YOUR ASSIGNMENT: Excluding pictures, retype the line with "planning on finally finding a full-tim" and each line that follows it to the end of the data below, word for word.

Transcribed page contents:

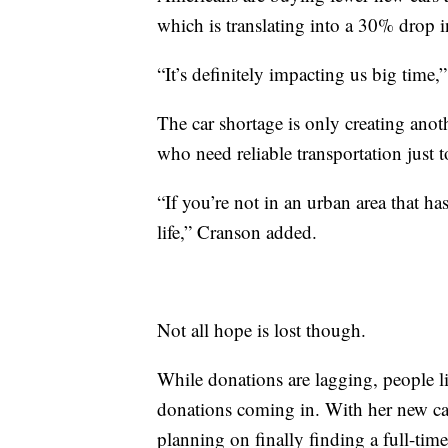
which is translating into a 30% drop 
“It’s definitely impacting us big time
The car shortage is only creating anot
who need reliable transportation just t
“If you’re not in an urban area that has
life,” Cranson added.
Not all hope is lost though.
While donations are lagging, people li
donations coming in. With her new ca
planning on finally finding a full-tim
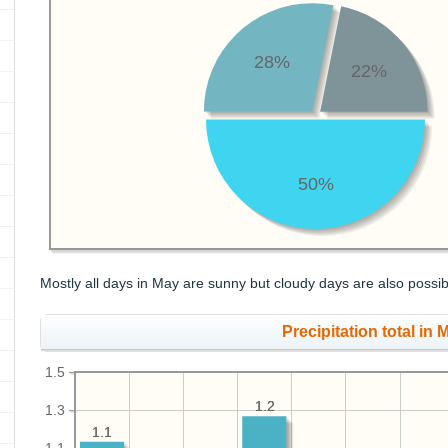
28%
22%
50%
Mostly all days in May are sunny but cloudy days are also possib
Precipitation total in M
1.5
1.2
1.2
1.3
1.1
1.1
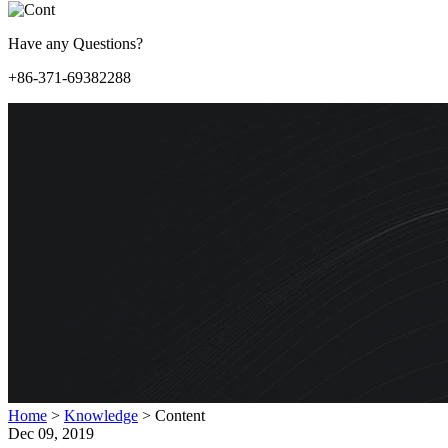
Have any Questions?
+86-371-69382288
Home
>
Knowledge
>
Content
Dec 09, 2019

OUTPUT BELOW:
planning on finally finding a full-tim
28%
22%
50%
Mostly all days in May are sunny but cloudy days are also possib
Precipitation total in M
1.5
1.2
1.2
1.3
1.1
1.1
Have any Questions?
+86-371-69382288
Home
>
Knowledge
>
Content
Dec 09, 2019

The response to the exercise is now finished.